Progress in quantum computing is accelerating, with tangible progress in hardware stability, error correction, and scale. As quantum capabilities advance, their implications for cybersecurity are becoming harder to ignore.
The most immediate impact is on cryptography. Today's digital infrastructure relies heavily on public-key cryptography as the foundation for secure key exchange, digital signatures, and identity, protecting data, transactions, and communications. The realization that sufficiently powerful quantum computers will be able to break the mathematical assumptions underlying widely used public-key encryption has triggered a global push toward post-quantum cryptography (PQC). Governments, regulators, and enterprises are beginning to plan for migration, acknowledging that this will be a multi-year transition rather than a simple upgrade.
Quantum computing plays a dual role in cybersecurity. It introduces significant new risk by weakening existing cryptographic foundations, while also enabling new defensive approaches if adopted deliberately and early. The challenge is that once large-scale quantum machines become viable, reacting at that point will already be too late.
Recent research by Bain & Company highlights the gap between awareness and preparedness:
- 71% of executives expect quantum-enabled attacks within five years, with nearly a third believing they could occur within three
- 65% of business, IT, and cybersecurity leaders expect quantum computing to significantly increase cyber risk
- Only 10% of organizations have a funded, leadership-backed roadmap to address these threats
What quantum-enabled attacks could look like
The primary shift is not the introduction of new attack techniques, but quantum computing's ability to undermine the mathematical foundations of public-key infrastructure, increasing the scale, speed, and impact of attacks.
Businesses should expect:
- Rapid decryption of stolen data
Encrypted datasets protected by classical public-key algorithms such as RSA and elliptic curve cryptography could be decrypted in hours once cryptographically relevant quantum computers become available, exposing intellectual property, personal data, and sensitive communications.
- "Harvest now, decrypt later" exploitation
Adversaries are already collecting encrypted data today with the intention of storing it until quantum capabilities mature, turning long data retention periods into long-term liabilities. Data with decades-long confidentiality requirements, such as government archives, medical records, or trade secrets, remains vulnerable even if encrypted today.
- Forged digital signatures
Compromised classical digital signature schemes based on RSA or elliptic curve algorithms would undermine software updates, certificates, identity verification, and trust in digital transactions. Quantum computers using Shor's algorithm could derive private keys and forge signatures that appear legitimate.
- Breakdown of secure communications
Secure communications that rely on classical cryptography for key exchange or authentication could become readable or impersonable.

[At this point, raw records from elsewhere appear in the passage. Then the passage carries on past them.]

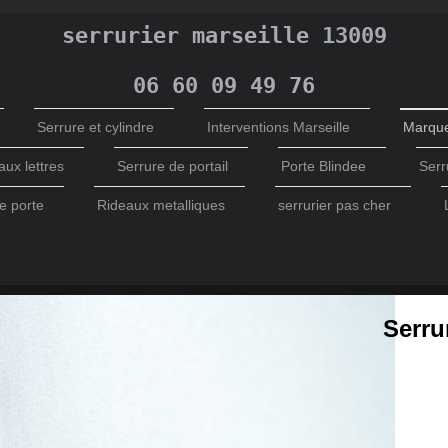
serrurier marseille 13009
06 60 09 49 76
Serrure et cylindre
Interventions Marseille
Marque
aux lettres
Serrure de portail
Porte Blindee
Serr
e porte
Rideaux metalliques
serrurier pas cher
Serru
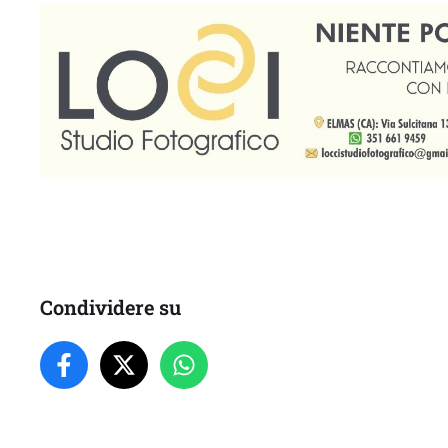
Condividere su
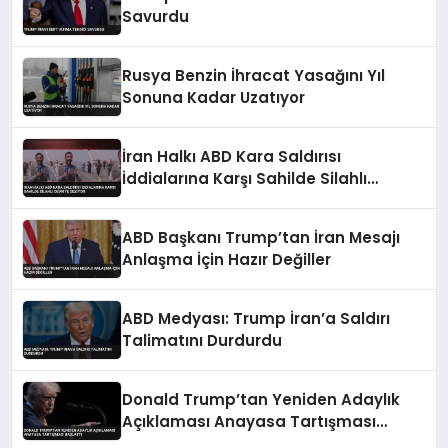
Savurdu
Rusya Benzin İhracat Yasağını Yıl
Sonuna Kadar Uzatıyor
İran Halkı ABD Kara Saldırısı
İddialarına Karşı Sahilde Silahlı
Devriye Geziyor
ABD Başkanı Trump’tan İran Mesajı
Anlaşma İçin Hazır Değiller
ABD Medyası: Trump İran’a Saldırı
Talimatını Durdurdu
Donald Trump’tan Yeniden Adaylık
Açıklaması Anayasa Tartışması
Başlattı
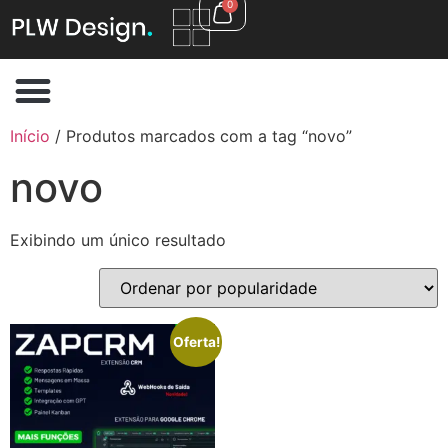
0
Início
/ Produtos marcados com a tag “novo”
novo
Exibindo um único resultado
Oferta!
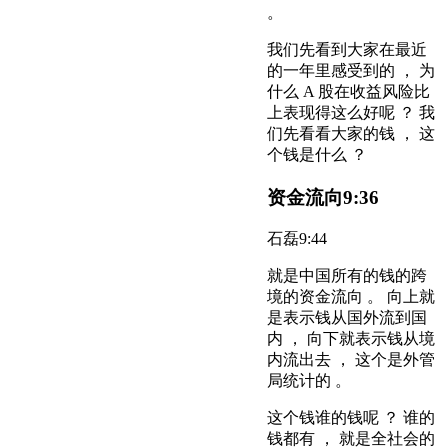
。
我们先看到大家在最近
的一年里感受到的 ， 为
什么 A 股在收益风险比
上表现得这么好呢 ？ 我
们先看看大家的钱 ， 这
个钱是什么 ？
资金流向
9:36
石磊
9:44
就是中国所有的钱的跨
境的资金流向 。 向上就
是表示钱从国外流到国
内 ， 向下就表示钱从境
内流出去 ， 这个是外管
局统计的 。
这个钱谁的钱呢 ？ 谁的
钱都有 ， 就是全社会的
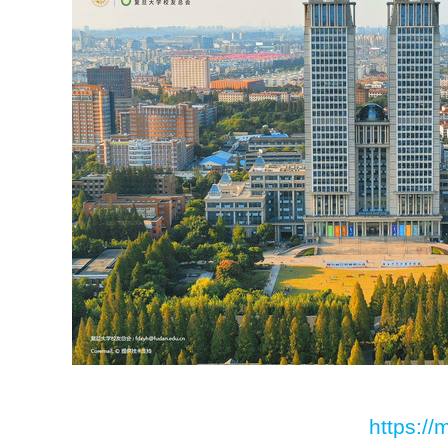
https://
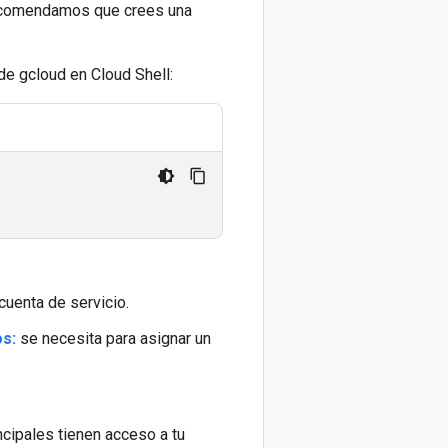
 recomendamos que crees una
de gcloud en Cloud Shell:
cuenta de servicio.
os:
se necesita para asignar un
ncipales tienen acceso a tu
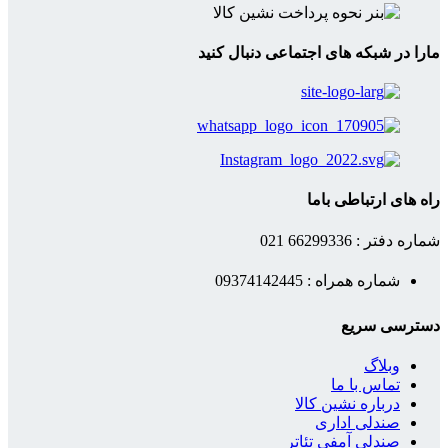
مارا در شبکه های اجتماعی دنبال کنید
راه های ارتباطی باما
شماره دفتر : 66299336 021
شماره همراه : 09374142445
دسترسی سریع
وبلاگ
تماس با ما
درباره نشین کالا
صندلی اداری
صندلی آمفی تئاتر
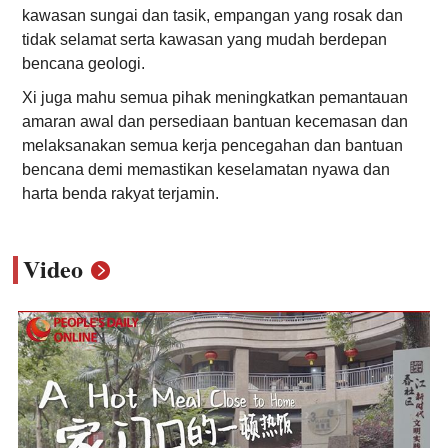
kawasan sungai dan tasik, empangan yang rosak dan
tidak selamat serta kawasan yang mudah berdepan
bencana geologi.
Xi juga mahu semua pihak meningkatkan pemantauan
amaran awal dan persediaan bantuan kecemasan dan
melaksanakan semua kerja pencegahan dan bantuan
bencana demi memastikan keselamatan nyawa dan
harta benda rakyat terjamin.
Video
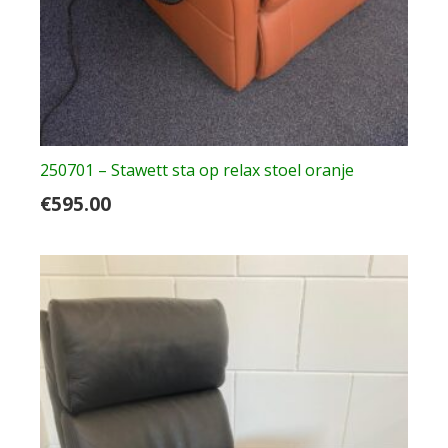
250701 – Stawett sta op relax stoel oranje
€
595.00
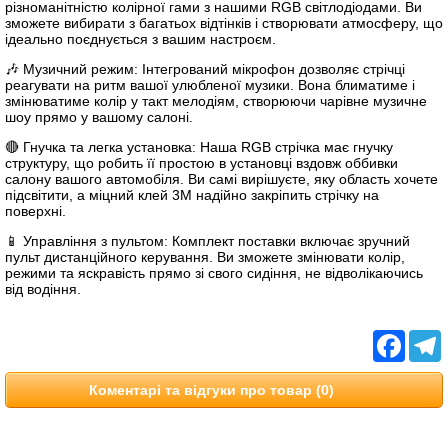
різноманітністю колірної гами з нашими RGB світлодіодами. Ви
зможете вибирати з багатьох відтінків і створювати атмосферу, що
ідеально поєднується з вашим настроєм.
🎶 Музичний режим: Інтегрований мікрофон дозволяє стрічці
реагувати на ритм вашої улюбленої музики. Вона блиматиме і
змінюватиме колір у такт мелодіям, створюючи чарівне музичне
шоу прямо у вашому салоні.
🔴 Гнучка та легка установка: Наша RGB стрічка має гнучку
структуру, що робить її простою в установці вздовж оббивки
салону вашого автомобіля. Ви самі вирішуєте, яку область хочете
підсвітити, а міцний клей 3M надійно закріпить стрічку на
поверхні.
📱 Управління з пультом: Комплект поставки включає зручний
пульт дистанційного керування. Ви зможете змінювати колір,
режими та яскравість прямо зі свого сидіння, не відволікаючись
від водіння.
Facebo
T
Коментарі та відгуки про товар (0)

- AI-accelerated vulnerability discovery and exploitation
Quantum computing combined with AI may accelerate the discovery of zero-day vulnerabilities and enable more sophisticated attack methods. While quantum's direct role in vulnerability discovery remains theoretical, the convergence with AI-driven analysis could shorten the time between discovery and exploitation.
- Enhanced AI-driven attack capabilities
AI tools are enabling cybercriminals to automate reconnaissance, generate highly targeted phishing at scale, and develop adaptive malware. When combined with quantum-enabled decryption capabilities, these AI-powered attacks could operate at unprecedented speed and sophistication, though quantum computers themselves won't be running malware or directly executing attacks.
- Increased nation-state exploitation
Nation-state actors pose the greatest near-term threat given the significant resources needed for quantum computing. State-level adversaries could gain access to long-lived sensitive data, including defense systems, energy infrastructure, and government records.
What organizations should do now
A “wait and see” approach is no longer viable. The good news is that there is growing alignment globally on the path forward, and concrete steps organizations can take today.
Key actions include:
- Elevate quantum risk to the board level as a strategic priority
Quantum security is not just a technical issue, but it affects long-term risk, compliance, and data longevity. Executive ownership is essential. - Establish internal PQC ownership and migration teams
Assign clear responsibility across security, IT, risk, and compliance functions to avoid fragmented decision-making. - Build cryptographic inventory and visibility
Conduct cryptographic inventory and discovery to understand where encryption is used, which algorithms are in place, and which systems are most exposed. You cannot migrate what you cannot see. - Assess data sensitivity and longevity
Prioritize systems based on how long data must remain confidential, not just current threat levels. - Create a phased migration roadmap
Plan for staged transitions rather than one-time replacements, accounting for operational complexity and regulatory requirements. - Adopt quantum-safe products where available
Quantum-resilient VPNs, secure communications, and cryptographic tooling designed for PQC can reduce exposure now while broader transitions continue. - Design for crypto-agility
Build architectures that allow cryptographic algorithms to be updated without disrupting systems, reducing future migration risk.
Quantum readiness is not about predicting a specific breakthrough date. It is about building resilience into security architecture so cryptography can evolve as threats change. Organizations that start early will retain control over their transition. Those that delay may find their most critical decisions already constrained by time, regulation, or exposure.